- Légèreté impardonnable de la Commission d’enquête

Posté par Pèlerin le 2 septembre 2010

 Depuis longtemps déjà, Garabandal fait son chemin dans les milieux qui croient qu’il s’agit d’une intervention directe du Ciel. La diffusion du Message et des faits qui l’éccréditent est mondiale. Et cela, malgré l’opposition aveugle, obstinée d’une Commission qui, chargée d’une affaire très grave en soi, commit la légèreté impardonnable de ne pas lui accorder l’importance qu’elle méritait. Pour n’en avoir rien compris – et c’est bien sa faute – elle a estimé superficiellement et avec une candeur déconcertante que les Apparitions n’étaient pas objectivement surnaturelles. Son porte-parole, Monseigneur Puchol a osé parler d’un innocent « jeu d’enfants »…

Je pense à la lettre que le padre Pio fit écrire aux voyantes dès 1961 :
- Quand ils croiront, il sera trop tard…

***

De plus, il fallait que les voyantes en vinssent à douter, à se contredire, à se démentir elles-mêmes. (annoncé par la Ste Vierge !)

En effet, j’ai eu la chance incroyable d’assister aux quelques extases où la Vierge leur a prédit, dès 1961, cet avenir si douloureux de leurs âmes. J’ai entendu, de mes oreilles, leur réponse à cet émouvant avertissement de leur Vision :

- Mais comment pourrons-nous dire que nous ne t’avons pas vue, puisque nous te voyons en ce moment même…. ?

***

Oui, cela devait arriver.

Nous, catholiques, ne nous sentons-nous pas corrompus par un absurde esprit de « faux humanisme » que nous osons appeler chrétien ?

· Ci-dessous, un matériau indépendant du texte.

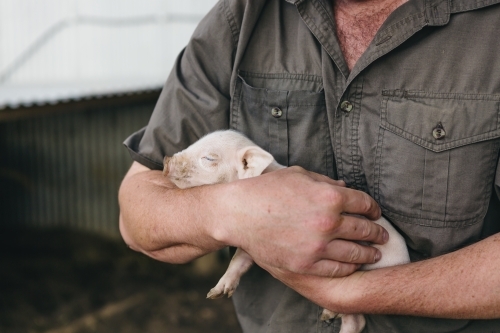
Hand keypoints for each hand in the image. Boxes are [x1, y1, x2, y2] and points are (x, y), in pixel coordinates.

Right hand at [211, 166, 387, 277]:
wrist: (239, 214)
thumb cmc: (266, 190)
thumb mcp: (298, 176)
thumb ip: (324, 182)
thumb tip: (343, 186)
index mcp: (329, 196)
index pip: (364, 203)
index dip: (374, 209)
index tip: (375, 213)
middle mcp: (329, 222)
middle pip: (364, 229)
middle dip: (377, 232)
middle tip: (382, 235)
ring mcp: (318, 246)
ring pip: (356, 253)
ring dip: (369, 253)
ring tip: (375, 254)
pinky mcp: (306, 264)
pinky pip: (337, 268)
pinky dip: (349, 267)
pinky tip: (353, 265)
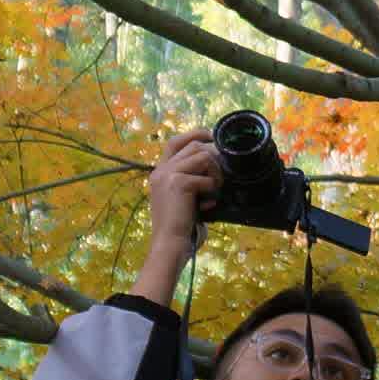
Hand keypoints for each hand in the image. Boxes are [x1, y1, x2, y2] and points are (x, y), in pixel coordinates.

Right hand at [145, 130, 218, 262]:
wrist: (170, 245)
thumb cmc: (181, 230)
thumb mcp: (184, 201)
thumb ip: (192, 183)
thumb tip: (213, 171)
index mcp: (159, 173)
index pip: (175, 142)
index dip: (195, 134)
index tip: (211, 137)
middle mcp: (161, 171)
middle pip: (194, 145)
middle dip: (213, 158)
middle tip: (219, 179)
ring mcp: (168, 175)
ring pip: (203, 156)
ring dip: (215, 174)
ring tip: (213, 193)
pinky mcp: (178, 183)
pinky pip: (206, 177)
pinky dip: (211, 191)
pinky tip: (206, 206)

« Ce que repoussent la plupart des hommes, c’est le surnaturel », dit très bien le cardinal Daniélou, dans son livre « Le scandale de la Vérité » ? Ils croient que notre position en faveur des événrements historiques de Garabandal s’écroulera quand ils affirment – ce qu’aucun de nous ne discute, mais au contraire présuppose – que la Révélation publique est close, que Jésus-Christ a dit les dernières paroles nécessaires au Salut. Oui c’est leur attitude, à l’heure même, où ils choisissent effrontément dans cette Révélation Publique ce qui leur convient, et méprisent le reste !

Qu’on se rappelle la locution de Pampelune à Conchita, le 13 février 1966. « Yo haré todo : c’est Moi, Jésus, qui ferai tout« . On pouvait prévoir l’échec de ces messieurs de la Commission, dès la fameuse soirée d’août 1961 que j’ai racontée exactement, parce que je l’ai vue et entendue moi-même, dans l’église du village. Maintenant l’échec et la confusion des hommes « compétents » sont, pour moi, certains.

Don José Ramon Garcia de la Riva

 

Mgr Doroteo Fernandez, administrateur apostolique de diocèse de Santander a envoyé une Commission d’enquête sur les événements de Garabandal. Celle-ci se composait de deux médecins et de trois prêtres. Les membres de cette commission ne se sont pas rendus au village plus de trois fois et ont interrogé si peu de témoins…. tel par exemple Benjamin Gomez qui a assisté au Milagruco (hostie miraculeuse) et était juste devant Conchita, à quelques centimètres et a tout vu…. mais n’a pas été interrogé… et d’autres…
Certaines personnes exprimèrent leurs opinions négatives à l’avance et publiquement. L’un des membres, le docteur Morales qui avait été l’examinateur médical en chef lors de la première commission, changea d’attitude en 1977, suite à la guérison miraculeuse de son épouse qui se mourait d’un cancer, après avoir embrassé un crucifix que la Vierge avait elle-même embrassé. Aussi, en 1983, avec l’autorisation du nouvel évêque, il donna une deux conférences publiques (à Santander et à Madrid) sur Garabandal au cours de laquelle il défendit son authenticité.